Poi diventa facile dire che bisogna essere dei raccomandati per farcela, ma, oltre ad un pizzico di fortuna, l’ingrediente fondamentale è il talento. Ad esempio i Plan de Fuga erano dei Mr. Nessuno, ma hanno spinto fino a richiamare l’attenzione su di sé. Poi la strada si sa che è sempre in salita, ma da qualche parte bisogna pur cominciare.

Pensi che internet dia più vantaggi o svantaggi alla musica ?

Internet è molto comodo per migliorare l’immagine di un artista e creare un contorno invitante. Poi con un click puoi condividere la tua musica col mondo intero! Tuttavia, come dicevo prima, se l’artista manca di “succo”, allora è tutto inutile, al massimo si può diventare il re o la reginetta di YouTube per qualche settimana. Dal vivo tutto viene alla luce, perciò è lì che bisogna dare tutto il meglio.

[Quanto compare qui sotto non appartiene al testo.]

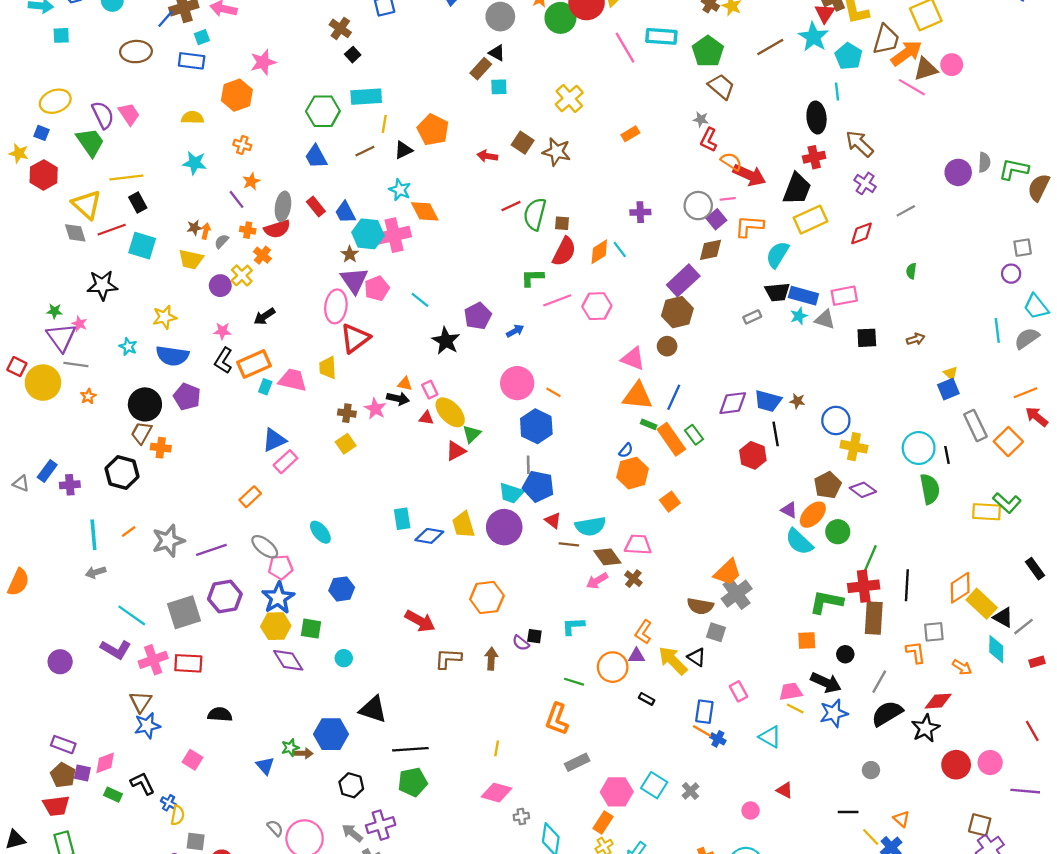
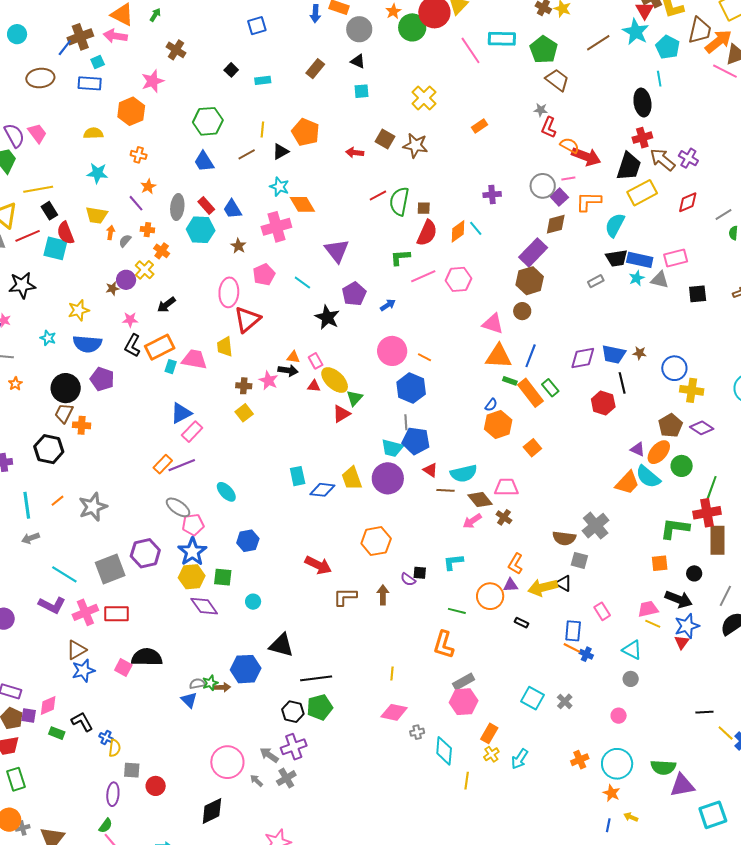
brown cross: (340, 28) -> (176, 50), moved
brown rectangle: (481, 69) -> (315, 69), moved
cyan rectangle: (366, 97) -> (263, 80), moved, size x0.6
brown arrow: (860, 144) -> (662, 160), moved
gray line: (906, 211) -> (723, 214), moved
brown star: (194, 228) -> (112, 289), moved
red semicircle: (277, 229) -> (65, 233), moved, turned 90
cyan hexagon: (368, 234) -> (201, 230), moved
yellow trapezoid: (191, 259) -> (97, 215), moved
purple triangle: (354, 280) -> (337, 251), moved
purple line: (211, 550) -> (182, 465), moved
orange trapezoid: (728, 572) -> (627, 483), moved
yellow arrow: (673, 660) -> (543, 587), turned -56
brown triangle: (141, 702) -> (76, 650), turned 30
black semicircle: (220, 714) -> (147, 657), size x1.4
pink square: (193, 760) -> (123, 667), moved
gray circle: (871, 770) -> (631, 679), moved
black hexagon: (351, 785) -> (293, 712), moved
red triangle: (785, 790) -> (682, 642), moved, turned 42
pink hexagon: (617, 792) -> (464, 702), moved
gray semicircle: (275, 828) -> (197, 684), moved, turned -56

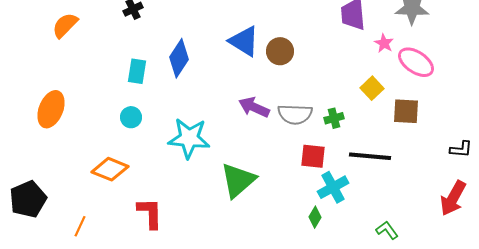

Tutti ti conosciamo come dj di virgin radio soprattutto per la trasmissione “Rock in Translation”. Qual è il testo tradotto che ti ha colpito di più?

Le canzoni dei Red Hot Chili Peppers: sono COMPLETAMENTE non-sense! Mentre Rod Stewart parla solo di… donne!

Cosa pensi dei vari talent show musicali televisivi? c’è chi sostiene che siano un mezzo per emergere e chi invece li critica senza mezze misure. Qual è la tua opinione in merito?

Penso che il successo che ti piomba in faccia dall’oggi al domani non possa farti che un gran danno, oltre che ad etichettarti per sempre. Solo in pochi sono riusciti a divincolarsi da certi titoli costruendosi una solida carriera. Tuttavia i talent show inglesi e americani sfoderano dei veri e propri geni: magari non saranno artisti da milioni di copie di dischi, ma sicuramente ti danno uno spettacolo migliore di quelli nostrani…

Oltre a “Rock in Translation” conduci, assieme ad Andrea Rock, “Virgin Generation”. Ti andrebbe di consigliarci qualche band che hai scoperto di recente?

Beh, devo dire che la rivelazione più grande su larga scala sono gli Arcade Fire. Li seguo dall’inizio della loro carriera, ma solo con l’ultimo “The Suburbs” sono esplosi nel cuore del grande pubblico. Tuttavia “Funeral” e “Neaon Bible” sono due capolavori!

Un’altra band tutta da scoprire sono i Wild Beats e i Veils: non c’entrano nulla con la programmazione di Virgin Radio, ma prendetelo come un mio consiglio super personale!

l’Italia è in genere un paese in cui si crede poco nella musica come professione. Cosa consigli a chi voglia trasformare la propria passione per la musica in lavoro?

Bisogna essere pronti al sacrificio: la vita sociale, la famiglia, l’amore, gli amici, passano, almeno nei primi tempi, in secondo piano perché si tratta di un impegno costante. È un vero e proprio lavoro, come quello di un avvocato o di un impiegato. Se si ha paura dei ritmi frenetici e di non avere più tempo per sé, beh, allora è meglio non cominciare. Io ad esempio non vado in vacanza da 4 anni, ma mi va bene così. Si deve essere sempre disponibili e presenti, anche e soprattutto per quegli incarichi che sembrano poco esaltanti e faticosi. Diciamo che non ti capitano tutti i giorni le interviste ai grandi artisti. Almeno per quel che mi riguarda però, le grandi soddisfazioni del mio lavoro mi ripagano di qualsiasi sforzo. Sono stata molto fortunata, ma mi impegno tutti i giorni per continuare a meritarmi quello che ho.

Infine, questa domanda sa di clichè ma non posso esimermi dal portela….Beatles o Rolling Stones?

Beatles tutta la vita: che ve lo dico a fare?!